L’unico passaggio in cui scorgere tracce della sua natura da inviso è nel giorno in cui gli ultrà del suo Verona intonano un canto funebre durante il minuto di silenzio per gli immigrati di Lampedusa. Mandorlini in tv quel giorno tiene lo sguardo sbilenco, mormora una cosa tipo: “Era un canto di chiesa”. Ha di nuovo gli occhi di ghiaccio. È la sola contravvenzione a un comportamento che sembra essersi dato, in linea con quanto nel dicembre del 2012 la giustizia sportiva gli prescrisse. Una sentenza unica nel suo genere. Era stato squalificato per essersi detto “nemico orgoglioso” di Livorno alla vigilia di una partita in cui le curve tireranno fuori tutto l’arsenale possibile di insulti, morte del povero Morosini compresa.

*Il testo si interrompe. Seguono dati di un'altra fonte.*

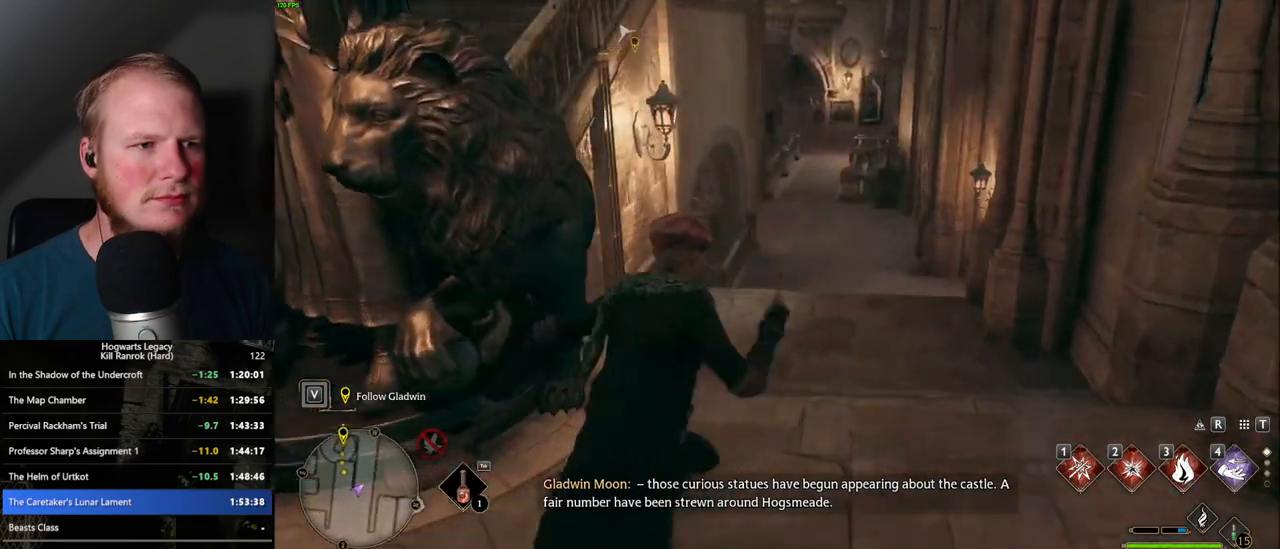
{"keys": ["w"], "mouse": [], "events": []}
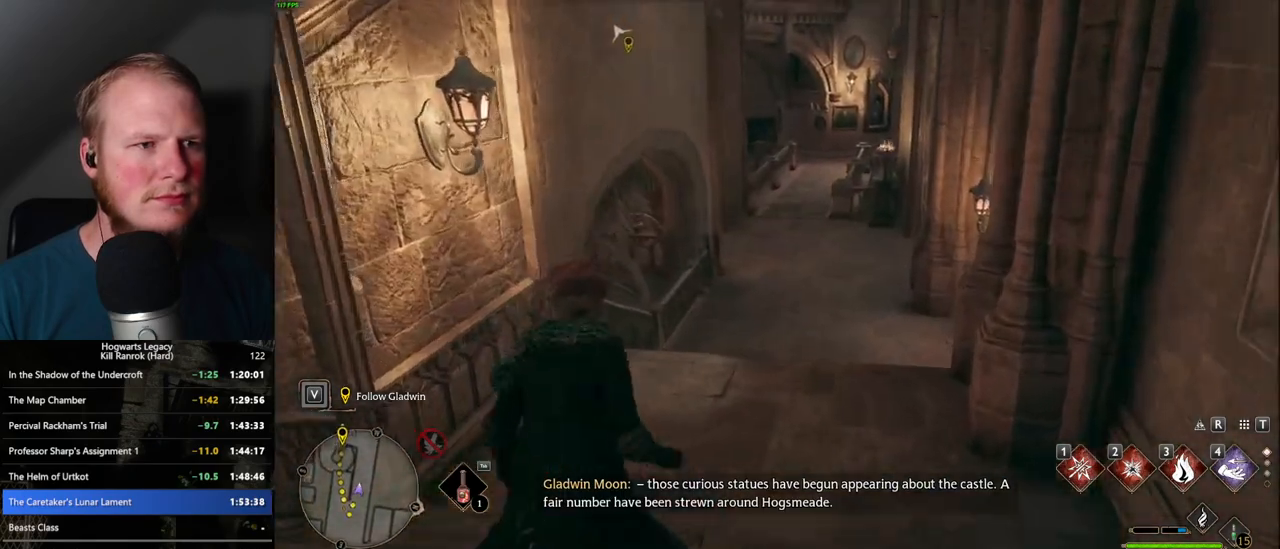
{"keys": ["d", "w"], "mouse": [], "events": [[450, "d", "down"]]}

Mandorlini patteggia 4 turni di stop e 20 mila euro di ammenda, il giudice aggiunge l’obbligo di “affermare con convinzione, fermezza e serietà in tutte le interviste televisive su reti nazionali pre e post gara o comunque con altri mezzi idonei, di credere fermamente nel rispetto dei valori sportivi e della funzione di unificazione sociale del calcio; ciò per almeno sette gare effettive di campionato una volta scontata la squalifica suddetta”. Una sorta di lavori socialmente utili.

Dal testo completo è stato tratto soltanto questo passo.